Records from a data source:
· · · ·

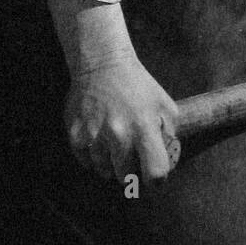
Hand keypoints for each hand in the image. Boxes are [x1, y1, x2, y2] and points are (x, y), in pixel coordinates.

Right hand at [63, 60, 179, 188]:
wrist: (103, 64)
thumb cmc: (138, 86)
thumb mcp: (166, 105)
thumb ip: (170, 136)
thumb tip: (166, 163)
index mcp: (144, 127)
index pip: (155, 172)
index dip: (156, 180)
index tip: (153, 177)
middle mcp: (118, 134)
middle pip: (125, 177)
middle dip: (131, 171)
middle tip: (131, 157)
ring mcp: (94, 135)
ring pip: (104, 170)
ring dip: (110, 162)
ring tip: (114, 141)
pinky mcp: (75, 134)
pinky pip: (86, 162)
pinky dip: (93, 156)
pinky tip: (99, 138)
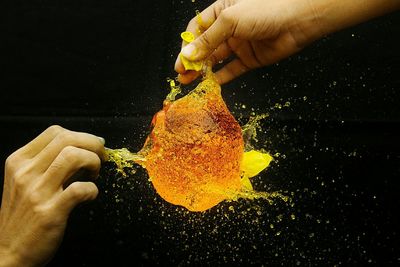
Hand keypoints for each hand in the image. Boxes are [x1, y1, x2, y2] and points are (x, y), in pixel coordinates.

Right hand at [0, 125, 104, 266]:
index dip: (81, 136)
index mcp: (19, 161)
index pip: (55, 132)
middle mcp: (25, 172)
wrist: (9, 252)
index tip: (93, 147)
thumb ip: (51, 164)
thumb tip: (87, 147)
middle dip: (92, 144)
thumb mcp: (27, 181)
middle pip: (67, 139)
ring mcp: (36, 192)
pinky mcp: (50, 212)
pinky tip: (90, 195)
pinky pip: (80, 189)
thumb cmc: (24, 214)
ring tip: (94, 174)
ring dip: (94, 162)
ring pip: (73, 156)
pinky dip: (93, 190)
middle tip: (101, 157)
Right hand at [175, 0, 322, 83]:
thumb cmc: (266, 9)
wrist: (298, 20)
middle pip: (205, 46)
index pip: (198, 29)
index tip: (180, 59)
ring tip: (189, 81)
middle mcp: (229, 28)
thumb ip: (208, 39)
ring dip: (202, 70)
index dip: (188, 45)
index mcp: (222, 11)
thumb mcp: (230, 20)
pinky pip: (232, 69)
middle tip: (181, 74)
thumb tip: (187, 54)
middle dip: (192, 60)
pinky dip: (220, 77)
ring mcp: (239, 44)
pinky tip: (210, 83)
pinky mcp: (250, 58)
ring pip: (216, 59)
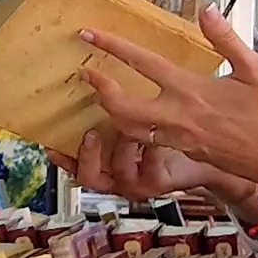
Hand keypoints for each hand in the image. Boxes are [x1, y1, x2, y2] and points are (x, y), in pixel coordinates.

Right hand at [63, 125, 235, 203]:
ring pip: (117, 173)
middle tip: (89, 133)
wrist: (207, 155)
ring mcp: (138, 182)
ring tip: (128, 134)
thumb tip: (94, 74)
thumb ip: (120, 109)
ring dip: (120, 150)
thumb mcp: (140, 122)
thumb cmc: (171, 135)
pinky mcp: (158, 183)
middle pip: (89, 176)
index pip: (76, 163)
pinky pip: (149, 168)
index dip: (61, 158)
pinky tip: (157, 138)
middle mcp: (118, 175)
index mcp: (108, 162)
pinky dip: (150, 152)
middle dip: (86, 155)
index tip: (50, 144)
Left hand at [81, 7, 257, 185]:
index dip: (112, 47)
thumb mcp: (255, 68)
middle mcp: (178, 117)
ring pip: (130, 129)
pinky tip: (133, 120)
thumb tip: (206, 9)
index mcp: (191, 91)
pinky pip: (148, 142)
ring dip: (112, 113)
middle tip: (88, 75)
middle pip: (122, 107)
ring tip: (105, 97)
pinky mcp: (186, 152)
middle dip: (100, 90)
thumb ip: (225, 38)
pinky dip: (132, 130)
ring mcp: (179, 138)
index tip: (90, 35)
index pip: (142, 64)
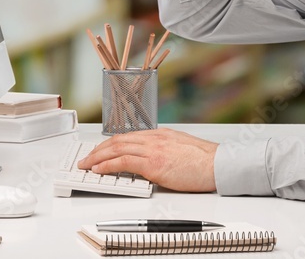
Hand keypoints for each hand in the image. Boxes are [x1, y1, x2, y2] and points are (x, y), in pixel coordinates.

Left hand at [77, 128, 217, 192]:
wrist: (217, 164)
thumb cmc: (204, 160)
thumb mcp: (181, 148)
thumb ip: (164, 151)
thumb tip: (153, 161)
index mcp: (160, 134)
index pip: (127, 136)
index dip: (110, 144)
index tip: (100, 150)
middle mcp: (154, 138)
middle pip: (118, 140)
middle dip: (98, 149)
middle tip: (86, 158)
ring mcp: (153, 150)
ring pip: (116, 149)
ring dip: (97, 157)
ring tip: (86, 165)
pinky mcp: (154, 164)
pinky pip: (124, 162)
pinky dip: (108, 165)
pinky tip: (99, 169)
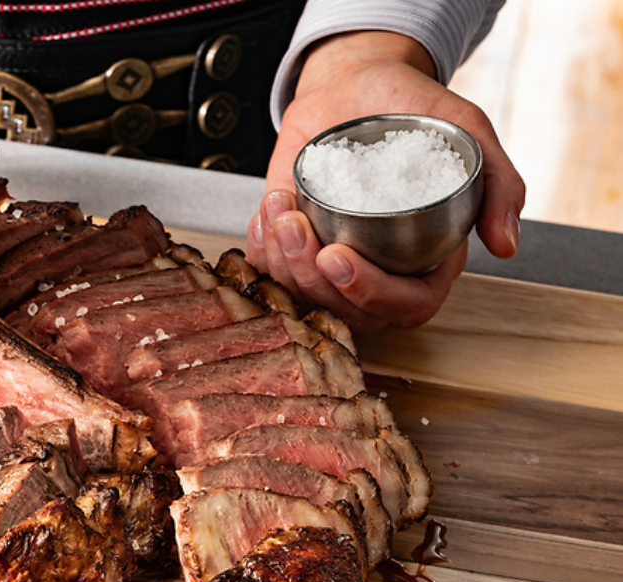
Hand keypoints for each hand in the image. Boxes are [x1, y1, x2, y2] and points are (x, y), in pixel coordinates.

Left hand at [247, 32, 526, 335]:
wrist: (356, 84)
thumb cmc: (413, 107)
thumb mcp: (466, 131)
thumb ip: (499, 184)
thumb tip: (506, 245)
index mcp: (427, 260)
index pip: (406, 307)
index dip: (371, 295)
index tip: (338, 258)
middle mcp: (380, 270)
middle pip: (347, 312)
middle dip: (313, 279)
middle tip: (297, 228)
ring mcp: (334, 262)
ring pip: (305, 297)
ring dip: (282, 261)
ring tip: (280, 211)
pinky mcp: (296, 249)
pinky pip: (273, 274)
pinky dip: (261, 250)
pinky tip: (267, 215)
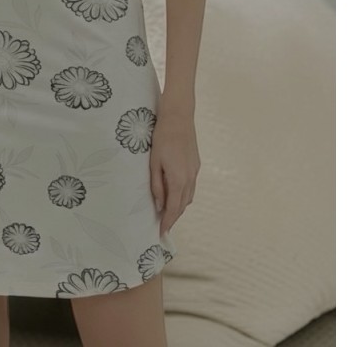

· · · ·

Leave every picture out and write out, word for word, the lines from the one that contains "ring dip: (282, 261)" through the last line of the records.

* **EXPECTED ANSWER**
ring dip: (282, 261)
ring tip: (280, 211)
pinky mcp: (296, 249)
pinky pip: (273, 274)
pinky dip: (261, 250)
pinky tip: (267, 215)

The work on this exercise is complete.